EtthelWindels / tb_hiv

Code associated with "HIV co-infection is associated with reduced Mycobacterium tuberculosis transmissibility in sub-Saharan Africa"
1 stars 0 forks source link

Input metadata and sequence data #1

Open corneliusroemer opened 4 days ago

corneliusroemer commented 4 days ago

I saw the study in the SIB newsletter and wanted to try to replicate the analysis (at least the part without sequence data) but am struggling to find the input meta- and sequence/SNP data. A lot of value of the study seems to be in the creation of the dataset so it would be great if this was available. Did I miss it or is it not (yet) available? Would you be able to publish the curated input dataset here as well?

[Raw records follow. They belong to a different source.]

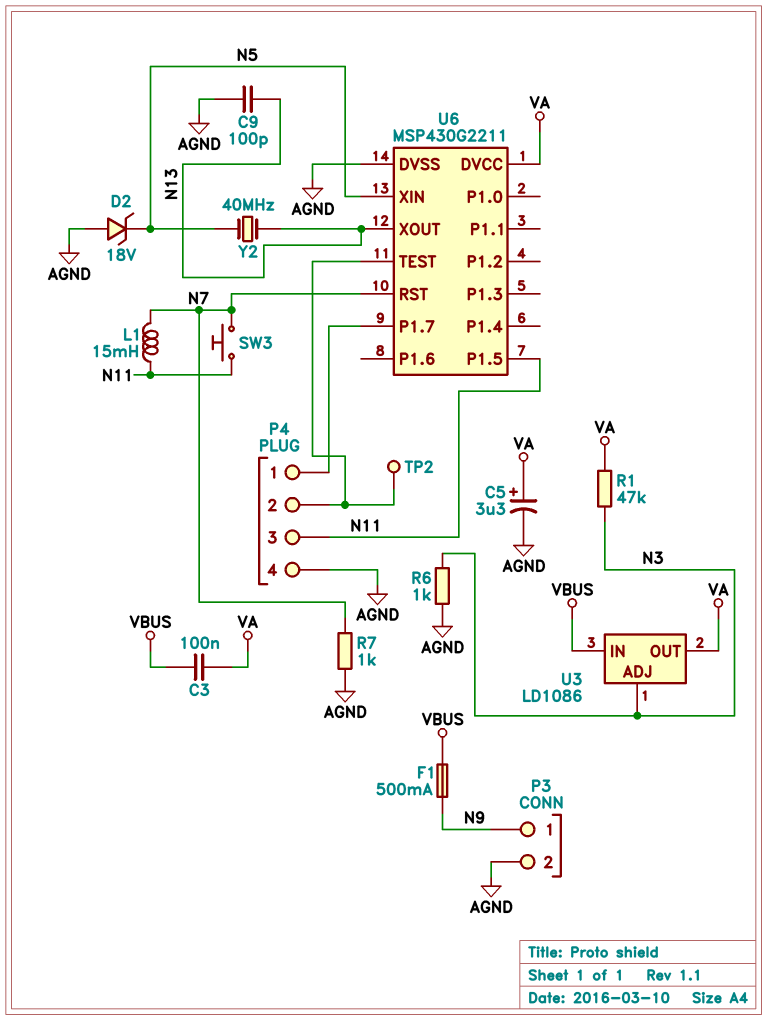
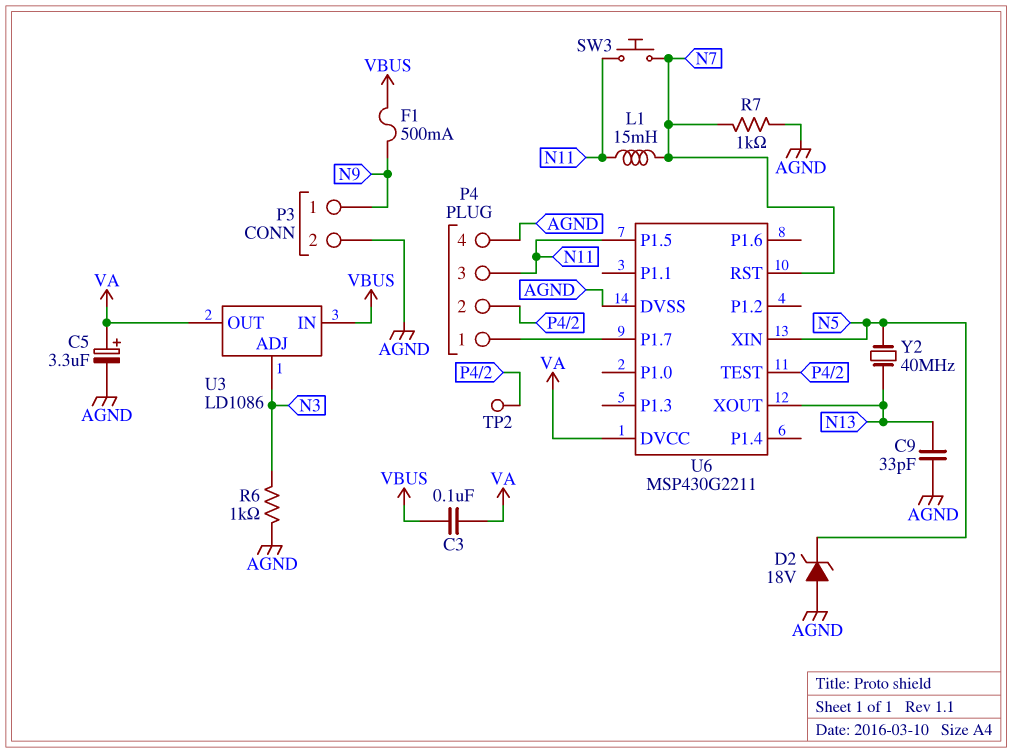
C9: 100pF (AGND, N13) -> 33pF (AGND, N13)
R1: 47k (N3, VA) -> none

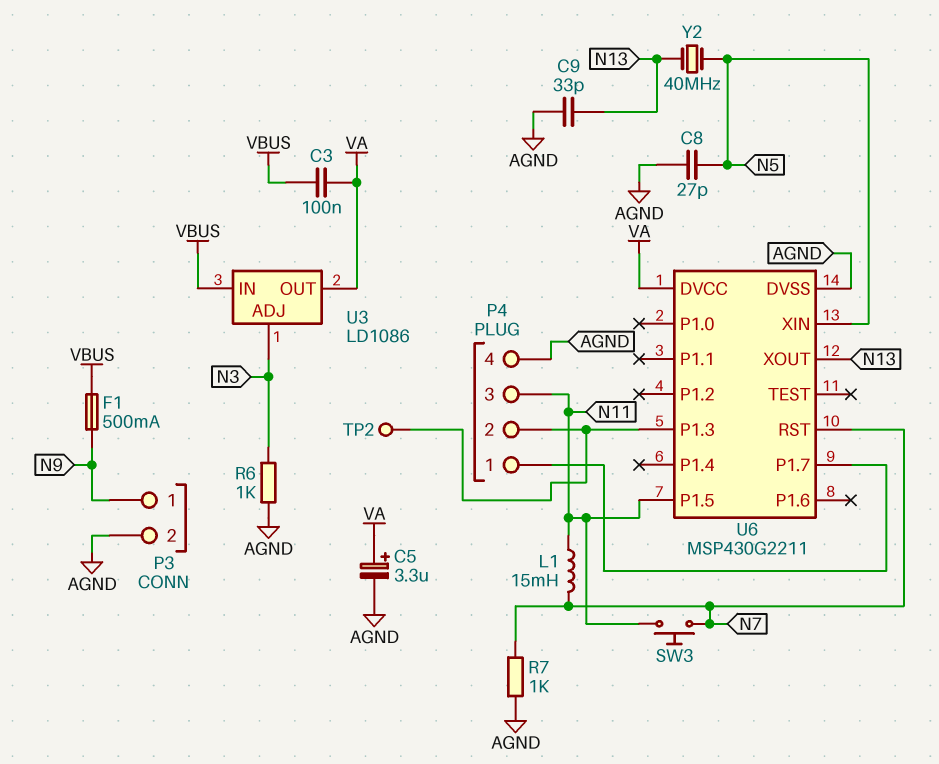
C8: none -> 27pF (AGND, N5)
D2: zener 18V (A AGND, K N5) -> none
U6 pin P1.3: none -> P4/2
U6 pin TEST: P4/2 -> none

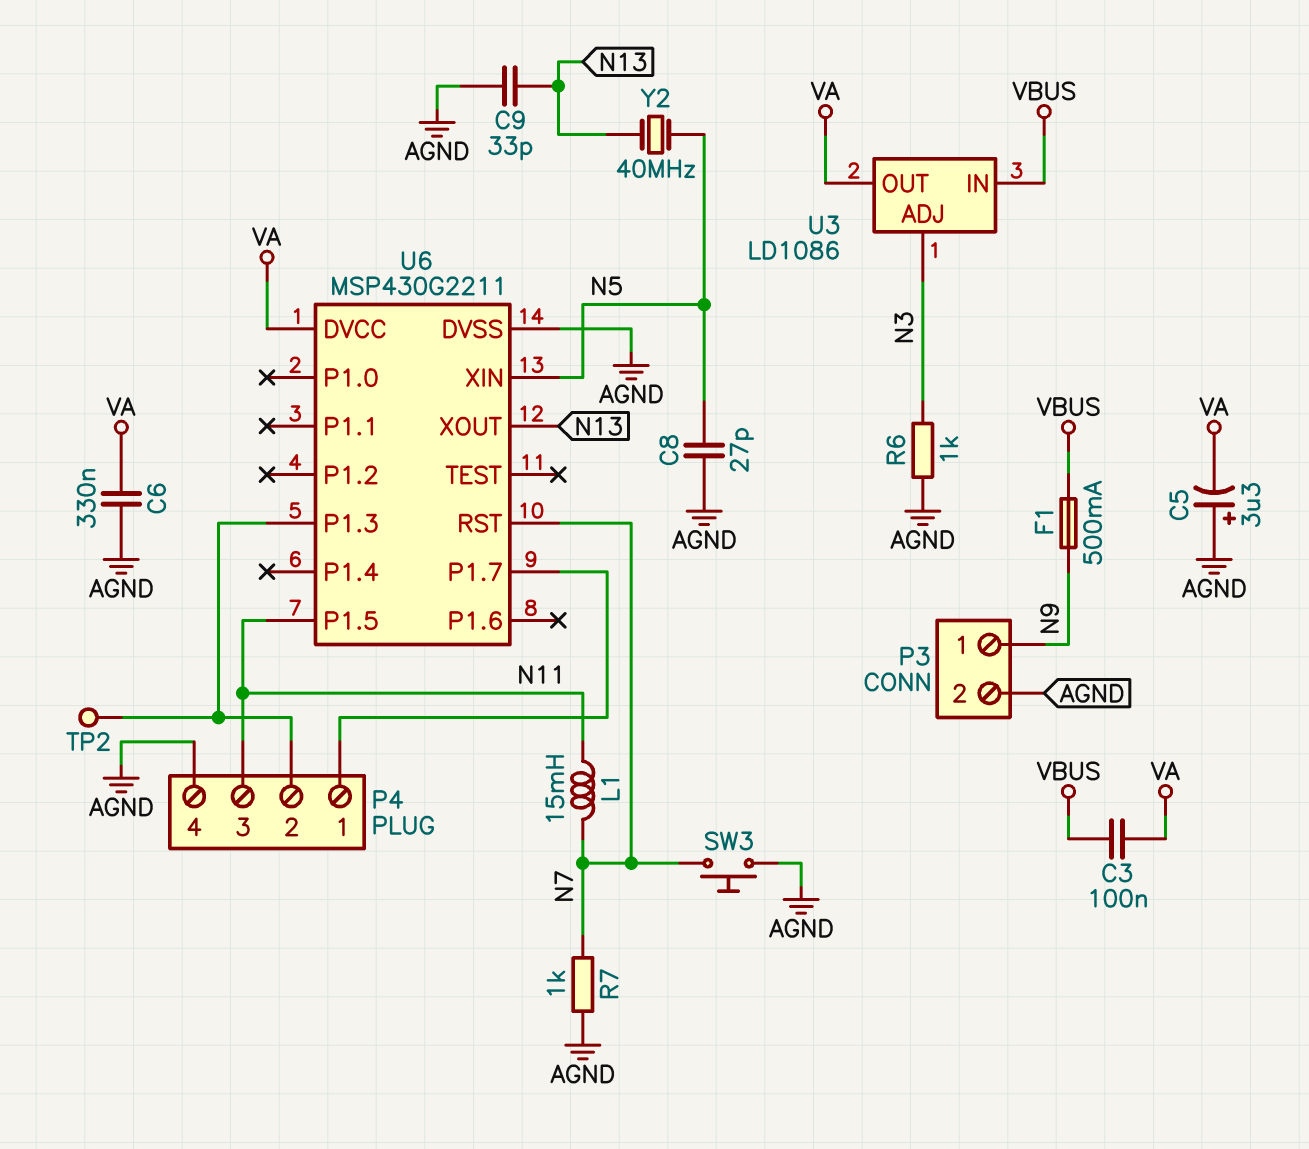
C5: 3.3uF (plus VA, minus AGND) -> 3.3uF (plus AGND, minus VA)
C6: none -> 330nF (AGND, VA)
SW3: button (N7, N11) -> button (AGND, N7)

EtthelWindels commented 4 days ago

Most sequence data were already published before, with project accession numbers provided in the README file and in the manuscript. The metadata are provided as Supplementary Table S5 of the manuscript and I now also added them here (/data folder).

corneliusroemer commented 3 days ago

Amazing, thanks @EtthelWindels, that was fast! I totally missed the fact that Table 5 exists - I somehow only saw the figures. Great to have it also in the repo, that makes it a lot easier to discover.

Regarding the sequences, it requires quite a bit of clicking around to find the contigs for each run. Did you process the runs into the final fasta that you loaded into BEAST or did you use the unassembled contigs. The BEAST XML specifies files like this: https://github.com/EtthelWindels/tb_hiv/blob/0c4cb3acf7fa9fe083d1d9664f5c1f69a040466a/analyses/1-main/Ma_main.xml#L21 so this might be somehow processed data? To facilitate reproduction, it would be great, I think, if you could make those FASTA files available as well. If compressed with something like zstd I don't think they should be all that large - with a bit of luck within the 100MB file limit for Github, even.

Another reason why the FASTA would be great to have in the repo is that it probably contains the result of the downsampling to 400 sequences - IIUC, I think the metadata doesn't say which sequences you ended up using after downsampling.